After two days spent scrounging up money to buy a chainsaw, Wright chopped up the body at the knees and navel and disposed of the pieces, prosecutor Dave Nelson said in opening statements last week.
“The reason for this murder? Jealousy,” he told jurors.
Police were led to Wright after VanderGiesen’s sister showed them several insulting e-mails Wright had sent to her rival a week before she disappeared.
Wright acknowledged to police that she thought VanderGiesen was trying to destroy her relationship with girlfriend Sallie Collins, but said they reconciled after a confrontation.
She denied harming the woman, though her story changed several times while talking to police.
Public defender Traci Smith told jurors the state has no evidence that Wright kidnapped or murdered VanderGiesen, and said police had failed to follow leads pointing to other suspects.
She said the e-mails were not evidence of a motive for the horrific slaying.
The messages, which Wright admitted signing with a pseudonym, described VanderGiesen as ugly, stupid, fat and a troublemaker, and asked her to stay away from the apartments where Collins lived.
“These childish words have been spun into the death threat,” Smith said in opening statements.
VanderGiesen was reported missing February 3, 2006 after she failed to show up at work for two days and police learned her truck had not moved from a Pizza Hut parking lot.
Her parents drove that day from Iowa to her Sioux Falls apartment.
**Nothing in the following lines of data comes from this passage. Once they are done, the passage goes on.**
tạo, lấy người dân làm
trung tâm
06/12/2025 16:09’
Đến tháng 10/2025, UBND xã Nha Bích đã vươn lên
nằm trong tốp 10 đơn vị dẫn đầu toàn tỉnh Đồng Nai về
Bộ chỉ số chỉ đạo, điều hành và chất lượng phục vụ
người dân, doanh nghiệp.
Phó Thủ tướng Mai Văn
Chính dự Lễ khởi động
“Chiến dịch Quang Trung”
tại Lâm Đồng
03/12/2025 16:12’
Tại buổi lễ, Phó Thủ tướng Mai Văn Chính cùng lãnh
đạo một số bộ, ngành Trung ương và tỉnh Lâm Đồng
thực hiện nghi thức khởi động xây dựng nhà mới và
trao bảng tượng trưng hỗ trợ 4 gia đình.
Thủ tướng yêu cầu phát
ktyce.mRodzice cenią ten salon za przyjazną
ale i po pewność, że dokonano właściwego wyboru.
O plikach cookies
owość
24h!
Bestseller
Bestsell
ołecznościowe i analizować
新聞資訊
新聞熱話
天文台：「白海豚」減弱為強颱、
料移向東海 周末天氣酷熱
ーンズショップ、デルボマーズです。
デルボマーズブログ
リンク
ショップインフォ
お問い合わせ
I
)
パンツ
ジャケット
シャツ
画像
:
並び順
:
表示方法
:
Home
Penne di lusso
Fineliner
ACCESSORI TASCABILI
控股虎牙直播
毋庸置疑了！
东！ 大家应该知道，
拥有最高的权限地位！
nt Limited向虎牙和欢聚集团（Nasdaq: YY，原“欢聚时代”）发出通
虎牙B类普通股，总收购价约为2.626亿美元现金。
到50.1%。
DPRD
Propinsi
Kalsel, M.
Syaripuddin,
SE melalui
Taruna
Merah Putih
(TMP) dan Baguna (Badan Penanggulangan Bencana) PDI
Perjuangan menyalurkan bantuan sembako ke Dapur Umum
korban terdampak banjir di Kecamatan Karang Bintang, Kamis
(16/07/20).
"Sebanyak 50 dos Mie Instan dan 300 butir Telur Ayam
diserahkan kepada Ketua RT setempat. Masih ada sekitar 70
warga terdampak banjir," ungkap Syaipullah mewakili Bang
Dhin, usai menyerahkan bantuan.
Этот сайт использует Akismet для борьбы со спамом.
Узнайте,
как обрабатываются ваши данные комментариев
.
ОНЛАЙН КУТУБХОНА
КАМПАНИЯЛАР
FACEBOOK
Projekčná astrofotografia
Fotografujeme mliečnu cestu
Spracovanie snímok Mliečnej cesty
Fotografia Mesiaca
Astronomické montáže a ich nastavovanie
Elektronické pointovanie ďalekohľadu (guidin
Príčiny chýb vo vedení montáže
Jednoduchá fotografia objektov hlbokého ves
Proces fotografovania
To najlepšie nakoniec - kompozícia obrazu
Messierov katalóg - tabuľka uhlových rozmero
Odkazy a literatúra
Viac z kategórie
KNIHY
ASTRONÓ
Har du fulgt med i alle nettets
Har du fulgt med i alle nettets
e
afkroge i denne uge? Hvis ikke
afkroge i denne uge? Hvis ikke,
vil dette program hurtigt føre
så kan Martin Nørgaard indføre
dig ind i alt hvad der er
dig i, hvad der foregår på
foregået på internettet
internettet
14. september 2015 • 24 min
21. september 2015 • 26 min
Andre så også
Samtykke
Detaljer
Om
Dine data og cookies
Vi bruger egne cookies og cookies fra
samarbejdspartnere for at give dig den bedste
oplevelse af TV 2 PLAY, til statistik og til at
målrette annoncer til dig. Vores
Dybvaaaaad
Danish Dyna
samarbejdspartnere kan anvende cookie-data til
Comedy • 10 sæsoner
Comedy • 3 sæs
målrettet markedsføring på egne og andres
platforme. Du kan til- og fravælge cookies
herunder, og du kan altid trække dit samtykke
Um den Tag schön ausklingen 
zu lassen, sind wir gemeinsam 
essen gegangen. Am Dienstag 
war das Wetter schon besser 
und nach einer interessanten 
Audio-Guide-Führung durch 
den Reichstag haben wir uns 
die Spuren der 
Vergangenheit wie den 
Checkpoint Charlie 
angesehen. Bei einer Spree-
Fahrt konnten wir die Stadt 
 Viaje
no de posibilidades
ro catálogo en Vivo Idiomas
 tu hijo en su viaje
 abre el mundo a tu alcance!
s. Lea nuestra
There they were joined and comforted the following day by several of their daughter’s friends, including Collins and Wright.
On the first day of testimony, Dee VanderGiesen told jurors about her brief encounter with her daughter’s alleged killer.
“She came to me and told me who she was. She gave me a hug, and she said she was sorry that Darlene was missing, that they were friends and she would be praying that we would find Darlene soon,” she said.
Nearly six weeks would pass before the last pieces of her daughter’s body would be found.
Circuit Judge Brad Zell denied attempts by the defense to exclude that testimony, as well as photographs of VanderGiesen’s remains and all testimony regarding dismemberment.
The defense has questioned the fairness of the trial because no one in the pool of 150 perspective jurors was African-American. Just 1.5 percent of Minnehaha County residents are black.